La gran 'vanitas' de Amat
El Mural de les olles que ha realizado Frederic Amat enla fachada trasera del Mercat de Les Flors, en Barcelona, es un enorme fresco en el que se entremezclan símbolos de vida y muerte dentro de un paisaje formado por cientos de ollas de barro.
Frederic Amat, en su ejemplar y generoso viaje por las excelencias escénicas, ha hecho por fin hablar a las paredes. El fructífero secreto de la representación de este autor, que siempre ha permitido que sus demonios privados se llevaran lo mejor de su instinto plástico, convierte la idea de la muerte en algo lujurioso y volátil, y a la vez de arrolladora inmanencia. El Mural de les olles, un enorme y sugerente 'fresco' en tres dimensiones donde cientos de recipientes de barro parecen ir cayendo en cascada desde la fachada trasera del Mercat de Les Flors -un encargo de la Diputación de Barcelona para la nueva sede del Institut del Teatre- le ha llevado al límite de su lenguaje y es su obra más auténtica aunque, paradójicamente, la menos interiorizada, la gran justificación de la vida por la vida, la olla que alimenta, pero también los restos que trae la marea, una tremenda vanitas que se expresa en primer plano en una nueva mímesis que lo relaciona con El osario picassiano (1944), las Foules (1989) y el homenaje Al pueblo sudafricano (1994), de Saura, el banquete de pechos en Destruction of the father (1974), de Louise Bourgeois, o la gran pared blanca salpicada de caretas de látex -Little sperms (1997)- de Maurizio Cattelan.

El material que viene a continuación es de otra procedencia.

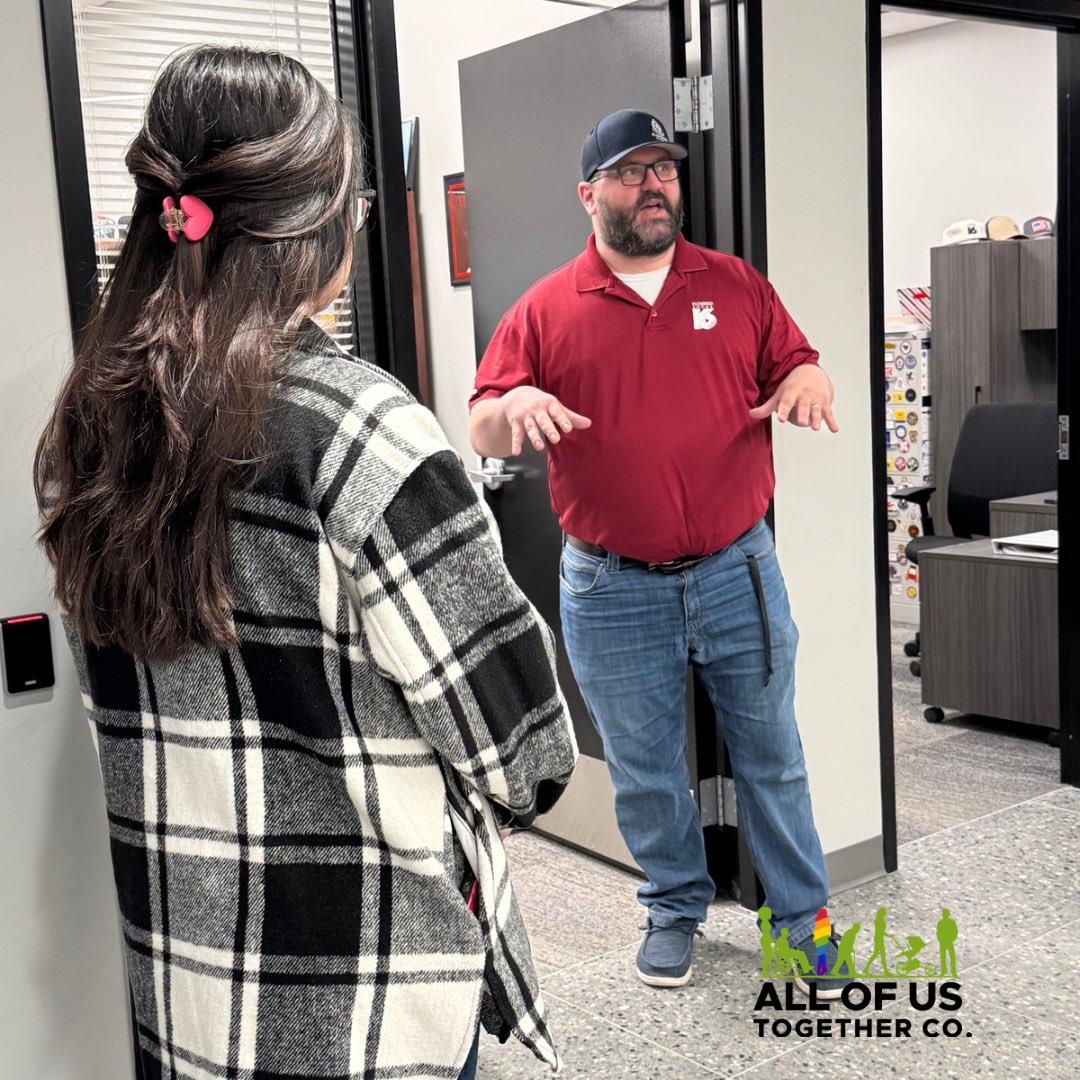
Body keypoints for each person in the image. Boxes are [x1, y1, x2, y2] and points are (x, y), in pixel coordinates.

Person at [35, 46, 577, 1080]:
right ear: (311, 227)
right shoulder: (362, 430)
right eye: (359, 205)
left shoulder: (92, 422)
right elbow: (527, 757)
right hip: (366, 994)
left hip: (188, 980)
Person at [468, 108, 844, 995]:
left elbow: (804, 363)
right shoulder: (546, 307)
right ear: (589, 193)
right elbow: (482, 415)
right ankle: (675, 905)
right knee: (643, 770)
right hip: (610, 586)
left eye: (665, 171)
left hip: (736, 569)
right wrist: (510, 413)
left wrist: (804, 381)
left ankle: (800, 922)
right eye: (632, 174)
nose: (654, 187)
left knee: (772, 755)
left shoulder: (734, 284)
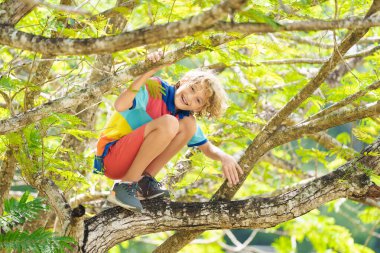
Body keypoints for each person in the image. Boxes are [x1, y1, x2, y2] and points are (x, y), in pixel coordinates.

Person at [94, 50, 243, 212]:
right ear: (184, 81)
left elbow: (207, 148)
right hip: (112, 156)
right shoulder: (156, 88)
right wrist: (149, 70)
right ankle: (125, 186)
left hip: (131, 165)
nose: (190, 98)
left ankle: (144, 182)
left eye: (198, 100)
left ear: (200, 109)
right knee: (170, 122)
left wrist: (225, 157)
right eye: (192, 89)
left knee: (188, 125)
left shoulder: (184, 117)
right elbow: (120, 105)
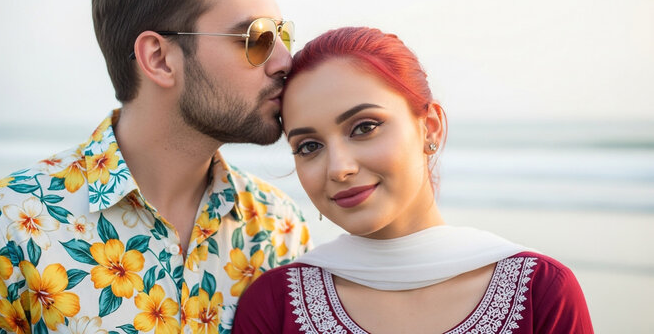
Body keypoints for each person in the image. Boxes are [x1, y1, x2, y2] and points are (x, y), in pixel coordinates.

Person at [0, 0, 311, 332]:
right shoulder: (10, 228)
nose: (286, 60)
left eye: (281, 35)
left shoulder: (280, 229)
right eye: (257, 37)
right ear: (159, 58)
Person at [233, 27, 593, 333]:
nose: (338, 168)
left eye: (365, 127)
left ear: (429, 126)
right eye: (309, 146)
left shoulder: (540, 292)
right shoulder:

Amat descubrió casualmente en la India las involuciones de los cuerpos amados en un paisaje de cientos de ollas de barro dispersas por el suelo, como un gran campo santo, y se negó a convertirlas en amaneramiento. Después de dos días de reposo del fuego en el taller que el ceramista Gardy Artigas tiene en Gallifa, cada uno de estos recipientes ha sido capaz de ocultar su secreto: se vuelven hacia nosotros, nos miran como una sibila en la penumbra; otros están callados y aguardan el último crepúsculo tras haber sido golpeados, arañados o modelados por el artista como actos de violencia eruptiva. En el gran happening de Amat se intuye su ansiedad de ser un pintor desdoblado en escenógrafo y poeta. La musa del artista es la lujuriosa Venus que inspira la meditación erótica de un estallido de pechos, pero también la aterradora Juno que esparce una gran variedad étnica de sexos de otras tantas Forquiadas y hembras dominantes. Como en el lamento de Borges, Quiero el tiempo convertido en una plaza, Amat ha hecho implosionar la psique colectiva en un inmenso ectoplasma, solamente retenido por dos pesados zócalos de hierro de gran plasticidad, pues evocan la historia de la autodestrucción humana absorbida en el paisaje.
Todos los mitos consiguen ganar este cielo granate, el telón como un paraíso donde todavía se puede imitar la vida o las condiciones de nuestra existencia. En esta comedia plautiana, la olla celebra su propio poder de representación y a la vez ofrece una imagen poética grandiosa que considera el descenso a los infiernos una terrible metáfora. Pero Amat cede toda autoridad a una doctrina que sólo acepta la afirmación de las pulsiones más íntimas en un espectáculo barroco. Ante él nos queda la persistente visión de unas ideas pictóricas creadas a lo grande y liberadas de su embalaje comercial, la más puramente óptica que también supone la domesticación de un espacio vertical.